Sono di ieri le dichiarazioni del leader maximo federale, Gianni Petrucci, che in un’intervista rilasciata alla Gazzetta dello Sport fa il punto il giorno dopo la sconfitta della Nazionale in Polonia e in previsione delle due sfide decisive di febbraio per ottenere il pass alla massima competizione la “basket world cup 2019” (https://www.gazzetta.it/Basket/04-12-2018/basket-parla-presidente-petrucci-al-mondiale-belinelli-gallinari-310970498811.shtml). Quello che si legge tra le righe dell’articolo è che la maglia azzurra è ritenuta un piccolo dettaglio non l’impegno fondamentale per gli atleti: come è stato possibile arrivare a tanto? Se tanto ci dà tanto prepariamoci a sovrapposizioni totali, polemiche interne, mugugni, ultimatum per grandi e piccoli club. E così è lecito chiedersi: chi decide quando è obbligatorio andare a giocare in nazionale? La Federazione? Le società? I procuratori? A noi sembra che stiamo vivendo il momento più buio del basket dove si gioca un torneo parallelo, quello degli esclusi, delle riserve in attesa.
Così che per il Ct, scegliere i giocatori diventa assai più difficile che adottare uno schema di gioco. Magari per convocare gli atleti si ricorrerà al sorteggio, play, centro, ali e guardie come arbitri, e ovviamente gli assenti avranno ragione mancando la controprova. D’accordo, stiamo scherzando, ma davvero siamo così lontani dalla realtà? Presidente Petrucci, probabilmente si offenderà o riterrà irriverente questo giornale, ma ieri Lei ha buttato giù la maschera.
Bisogna riconoscergli che si è tolto la maschera con grande classe e con un’abilità politica superiore alla media, ma desideriamo ricordarLe che Lei qualche mese fa dichiarava “Faccio una premessa.
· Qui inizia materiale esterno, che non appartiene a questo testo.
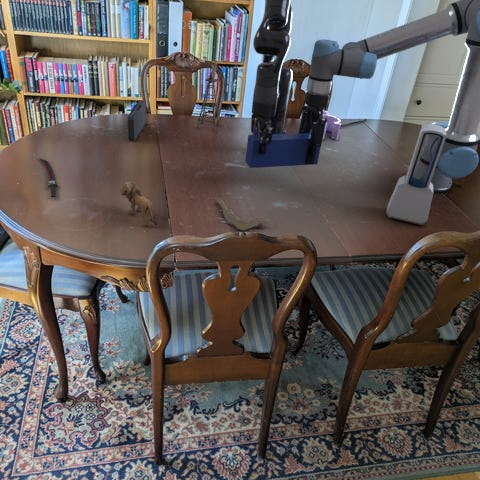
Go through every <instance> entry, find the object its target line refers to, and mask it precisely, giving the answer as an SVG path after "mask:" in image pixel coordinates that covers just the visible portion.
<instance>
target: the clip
mask: <svg viewBox="0 0 480 480" xmlns="http://www.w3.org/2000/svg"><path fill="white" fill-rule="evenodd" d="M323 117H324V118H327V122H326V124H325V129H324V134H323V139H322V141H324V140H325V137H326V132H330V133H331V136H330V138H331V139H333V140H335V141H338V139H339V135H340V130H341V127H342V126H341V125H342V124H341V122H342V120H341V118H339V117H337V116H335V115H332V114H330V112H329V111H327V110H325V109H323ZM314 123H317V122H314ZM340 126H341V127H340ZM310 133H311V131H310Z"/></svg>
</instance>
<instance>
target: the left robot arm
mask: <svg viewBox="0 0 480 480" xmlns="http://www.w3.org/2000/svg"><path fill="white" fill-rule="evenodd" d="M292 24H293V6H292V3H291V0H265V1H264V11H263V17H262V20H261V22H260V24H259V26H258V28H257V30H256V32H255V35H254V37H253V41H252V46H253V49H254V51H255V52H256V54H258V55H262V62H261V63H259V64H258V65H257V66H256V74H255V84H254V88H253V93H252V94H253V95H252V104H251V117H250V118H251V122H250V132H251V134H252V135H258V136H259V137H260V145H259V154H260V155H265V154H266V146H267V144H270V143H271V139H272V135H273V134H286V130H284V128H285V122H286V115H287V108H288V103H289V99H290V93H291V88H292V83H293V75H294V74H293V70H292V69H291V68H289V67H285V66H283V64H284V61H285V59H286V57H287V54H288V52H289V50H290V46H291V43H292V42H291V36H290V34H291V31H292V26H293V25H292ZM365 121H366V122H367V118H364V119H361V120H357V121H352V122H348V123H344V124H343V123H342V124H341V126H340V128H341V127H345V126H350V125H354V124H358V123H362V122H365ZM262 137H263V140H262Z"/></svg>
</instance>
Io sono il rappresentante del sistema basket per l’Italia e il Coni lo è per lo sport italiano presso il Ciò e la Fiba”(fonte https://www.basketnet.it/oggi-giornata-clou-fra-petrucci-e-i-club-di-a-prevalgano-i-meriti-sportivi/).
Veda presidente con il coup de théâtre di ieri ha ribaltato i suoi doveri, perché le sue dichiarazioni alla Gazzetta sarebbero state logiche se l’avessero rilasciate Proli e Pianigiani… Ovvero chiedere al Presidente Federale di concedergli gli atleti di interessa Nazionale (Brooks, Della Valle, Cinciarini,) per la gara di Eurolega di giorno 21 Febbraio… scriviamo questo perché la maglia Azzurra è sacra e merita la priorità assoluta. Perché anche questo capita, nel basket di oggi: che la mano destra ignori i movimenti della sinistra.
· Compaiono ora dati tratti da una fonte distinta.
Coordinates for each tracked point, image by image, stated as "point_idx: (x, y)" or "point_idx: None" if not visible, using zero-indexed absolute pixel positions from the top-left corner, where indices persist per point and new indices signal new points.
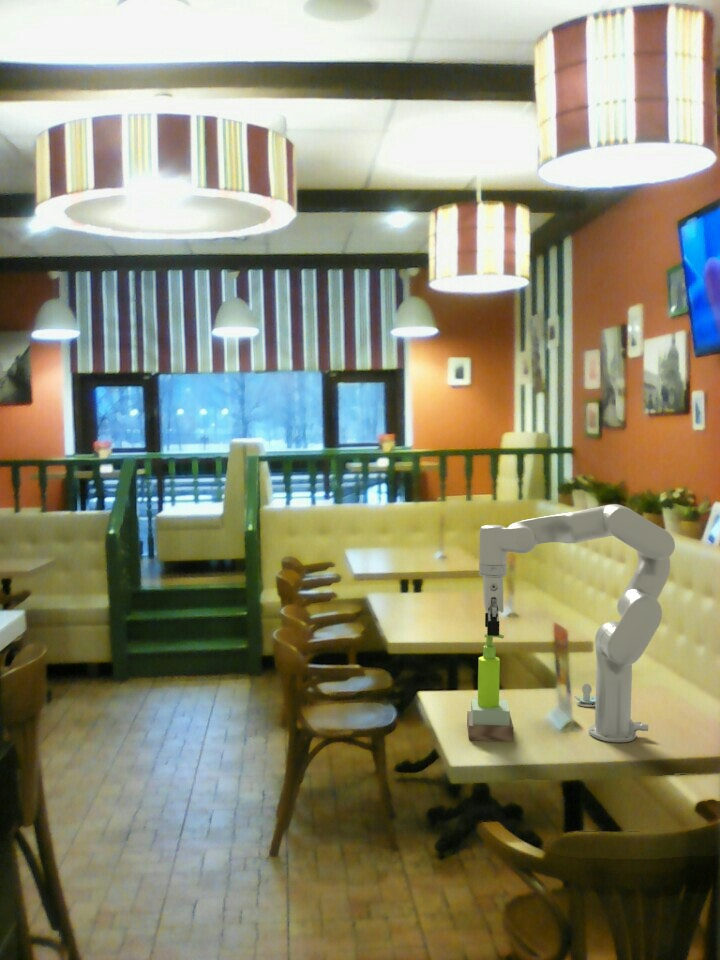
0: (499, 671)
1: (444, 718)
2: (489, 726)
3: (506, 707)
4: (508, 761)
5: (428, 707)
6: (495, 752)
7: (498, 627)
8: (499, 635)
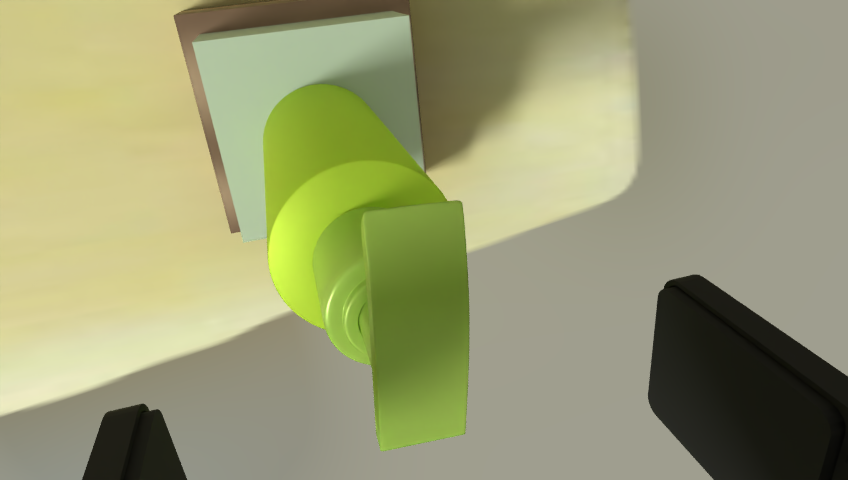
0: (360, 132)
1: (181, 308)
2: (418, 108)
3: (344, 37)
4: (605, 4)
5: (56, 396)
6: (524, 60)
7: (782, 346)
8: (445, 272)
Purtroppo in questi sette anni la sua gestione è stata incentrata sul “Vivi e lascia vivere”. Ma questo lasciar andar le cose come gli altri desiderano ci sta portando a elemosinare, all’amico Armani, di concedere gli atleti. L’aver fatto impoverire il massimo campionato con scelte politiche federali non rilevatesi performanti, quali l’esclusiva su Sky della nazionale, ha fatto sì che il nostro campionato, senza l’imprenditore Giorgio Armani, fosse molto meno appetibile di quello polacco.
In questa fase bisogna comportarsi in modo da non scontentare nessuno, alternando torto e ragione tra le parti in disputa. Presidente magari da giovane, nel tempo libero, si dilettava a fare il “bottaio” e per questo le è rimasta quell’arte che per cerchiare una botte, il bottaio alterna martellate sul cerchio di ferro e sulle doghe di legno: ci sembra che continuando con queste martellate il prodotto Basket è diventato aceto.
Ma lasciamo perdere, almeno oggi, le polemiche e ripensando all’Ungheria – e al pass mondiale – il piano A, B e C, per Petrucci e Sacchetti, resta quello di mettersi d’accordo con Milano. Perché in Cina, adesso, tutti mangiano, di fame non si muore. Ed è vero, di fame si muore altrove, magari in paesi dove ci sono federazioni sportive che si ritengono illuminate.